The search for the quintessential pumpkin pie so far this morning has cost me $14. I need another cookbook like I need more leaves in my yard.
Anyway, I found a Rich Pumpkin Pie recipe under Beard's menu for Thanksgiving dinner. In fact, I better give you the whole menu. It's quite unconventional, because he thinks cranberries interfere with the taste of the wine. It's expensive to make and elegantly simple, with a first course to have with cocktails and champagne. With the turkey and cheese courses, he suggests a fine Bordeaux, a Lascombes or Chateau Haut Brion, and a sweet sauterne for dessert:
Caviar or smoked salmon
Buttered pumpernickel or rye
Turkey with tarragon crumb and spiced sausage stuffing
Pan sauce with giblets
Mashed yellow turnips with butter
Rich pumpkin pie
Now for the pie itself. I don't know how a pumpkin pie with candied ginger and cognac would go over if any children were being served. This is obviously a most adult Thanksgiving.
2 9-inch rich pastry shells [I've always had good luck making a crust with half sweet butter, half shortening; but he gives a recipe with egg as well. EL]
2 cups mashed pumpkin (canned is "ideal")
2 cups heavy cream
1/4 teaspoon salt
2/3 cup sugar
1 teaspoon cinnamon
1/4 teaspoons ground cloves
1/2 cup finely cut preserved or candied ginger
1/2 cup cognac
1/4 teaspoon mace
Fill pie shells with foil and beans and bake at 425 degrees for 12 minutes.

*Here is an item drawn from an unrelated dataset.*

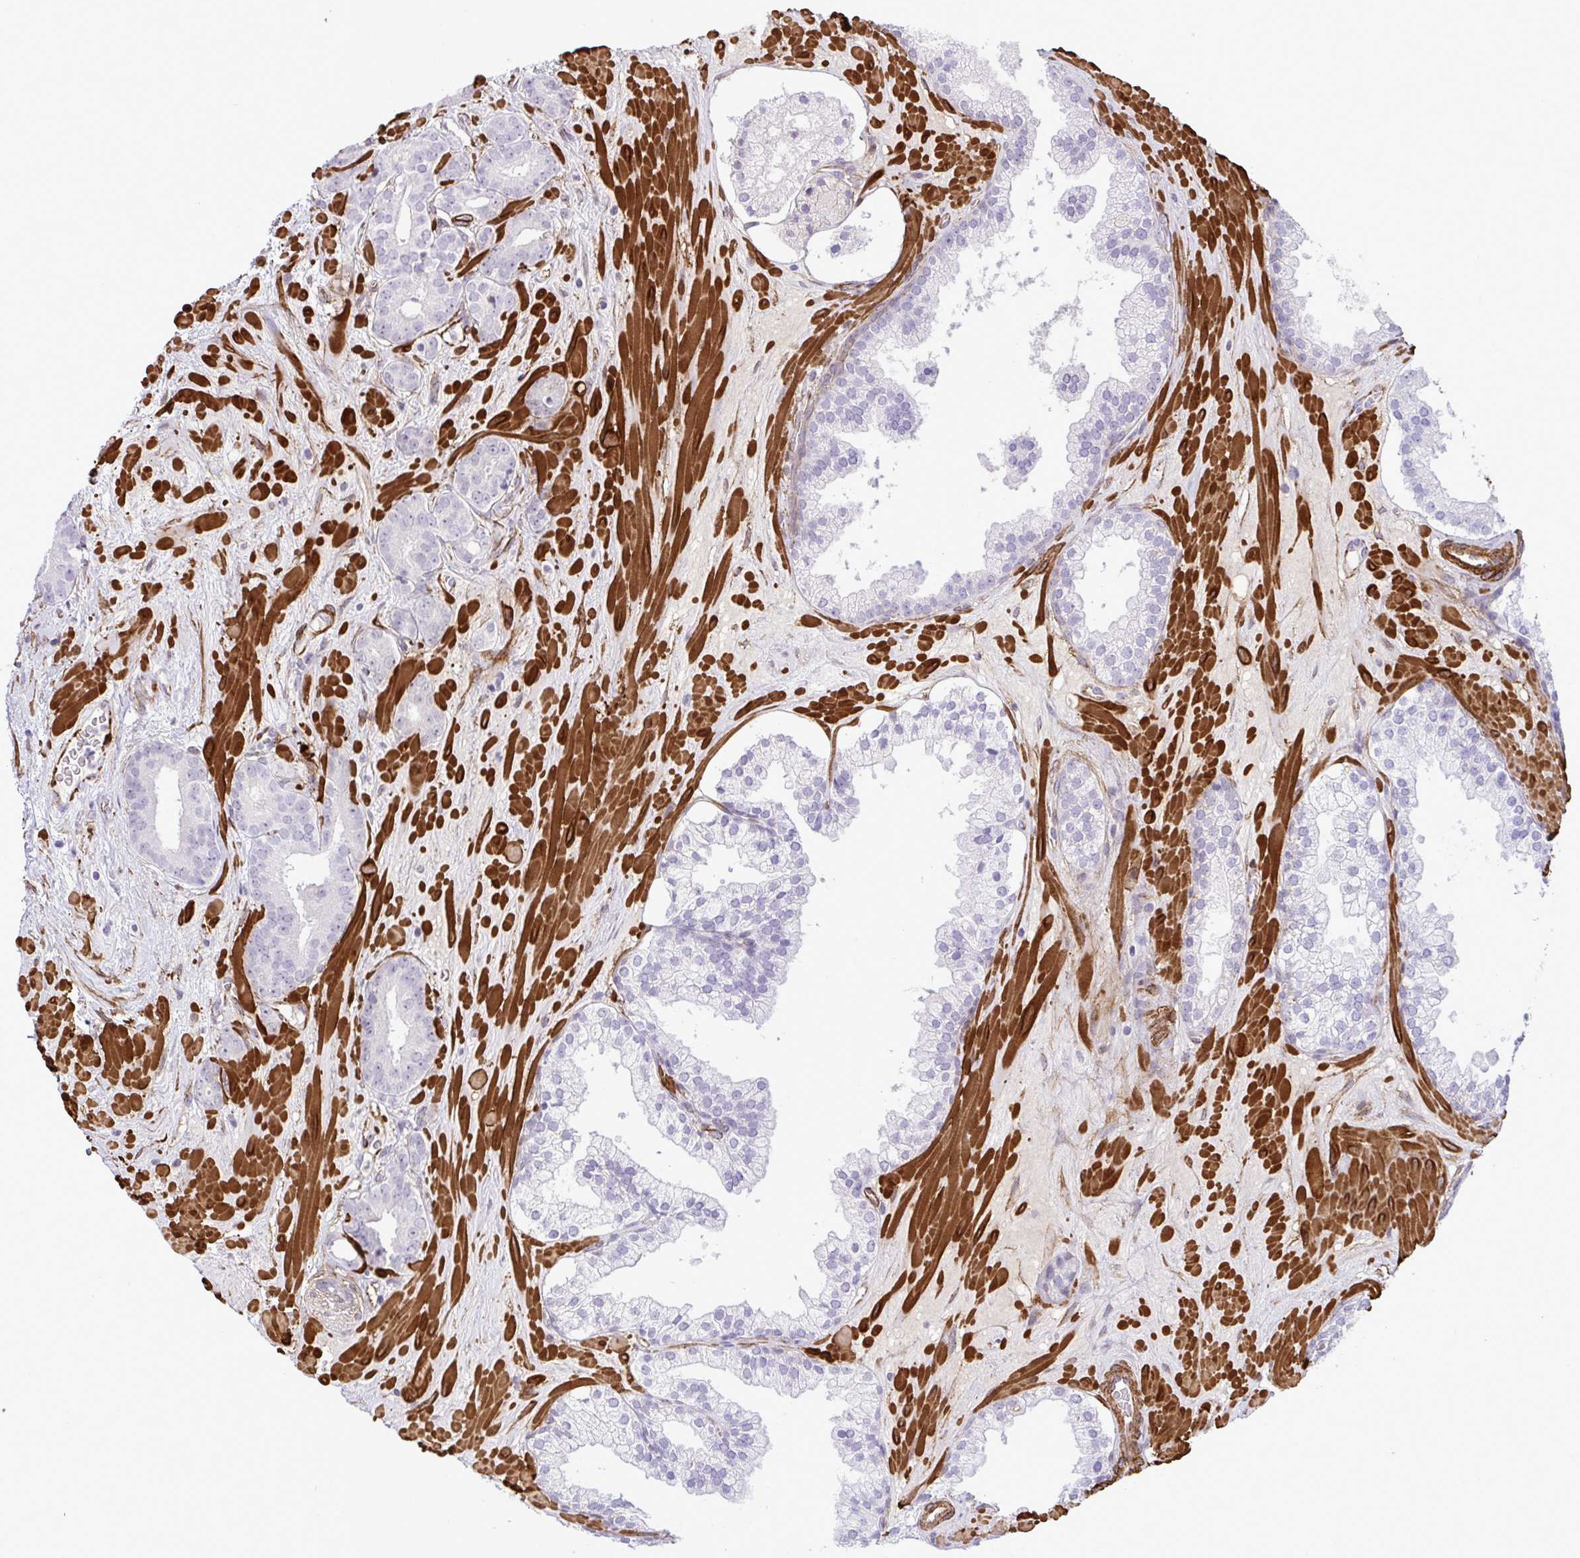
{"staining": {"intensity": "negative", "quantity": "none", "location": "none"}, "tissue": "prostate cancer", "cell_type": "Tumor cells", "image_type": "cancer", "snomed": [{"axis": "morphology", "description": "Adenocarcinoma, High grade"}, {"axis": "topography", "description": "Prostate"}], "caption": "This is an immunohistochemistry (IHC) histopathology image of prostate cancer (adenocarcinoma (high-grade)). There is no staining in tumor cells.", "gene": "SYNPO2L", "patient": {"sex": "male", "age": 66}}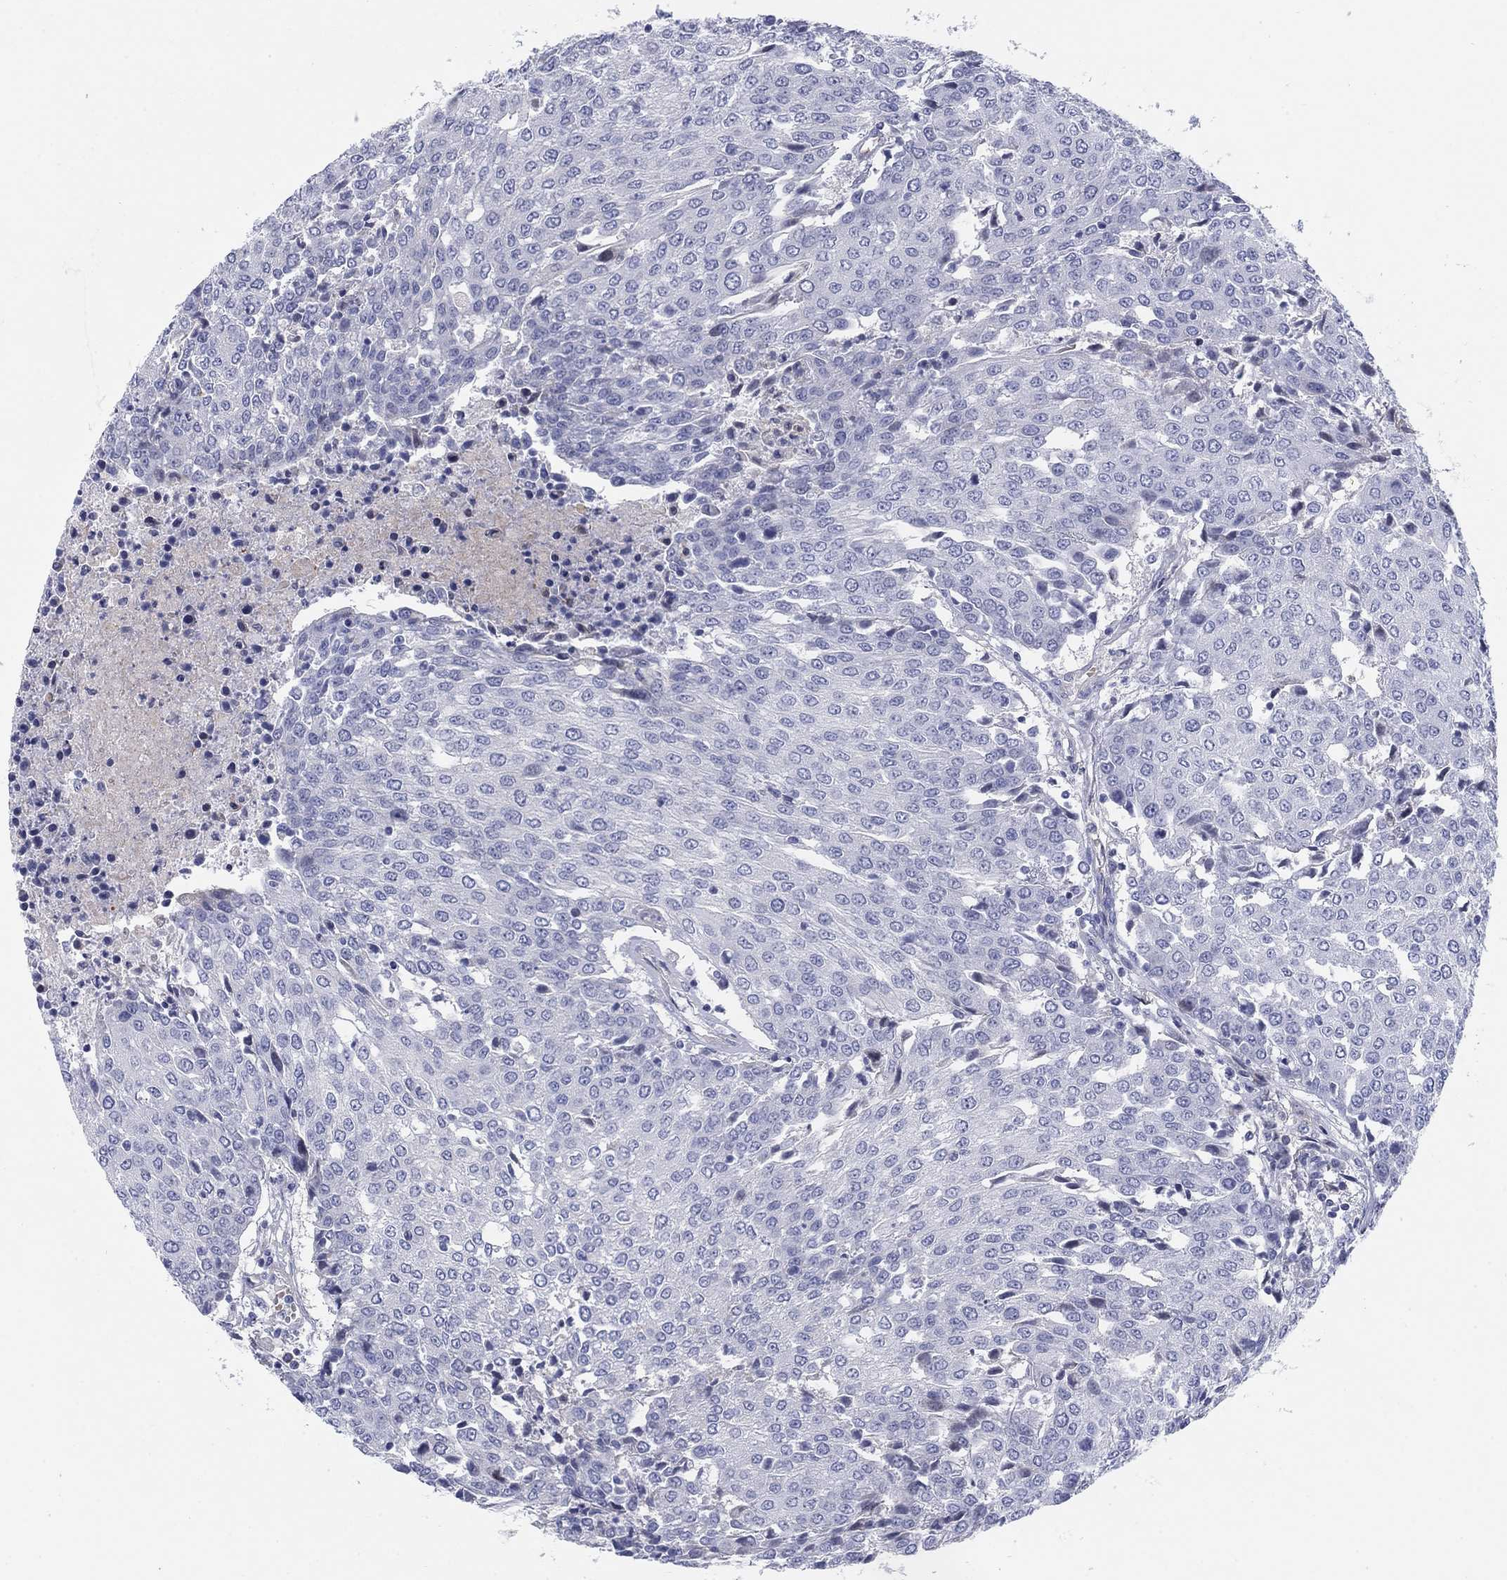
{"staining": {"intensity": "negative", "quantity": "none", "location": "none"}, "tissue": "urothelial cancer", "cell_type": "Tumor cells", "image_type": "cancer", "snomed": [{"axis": "morphology", "description": "Urothelial carcinoma, High grade"}, {"axis": "topography", "description": "Urinary bladder"}], "caption": "Immunohistochemistry (IHC) photomicrograph of urothelial cancer stained for a protein (brown), which exhibits no staining in tumor cells.", "gene": "HEATR4", "patient": {"sex": "female", "age": 85}}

Remove foil and beans.
Place pumpkin in a bowl and make a well in center. Add lightly beaten eggs combined with the heavy cream, seasonings and ginger. Blend thoroughly. Correct the seasoning -- you may want a spicier pie. Pour into the partially baked pie shells and bake at 375 degrees till the custard is just set.
Beard serves it slightly warm with cognac-flavored, sweetened whipped cream.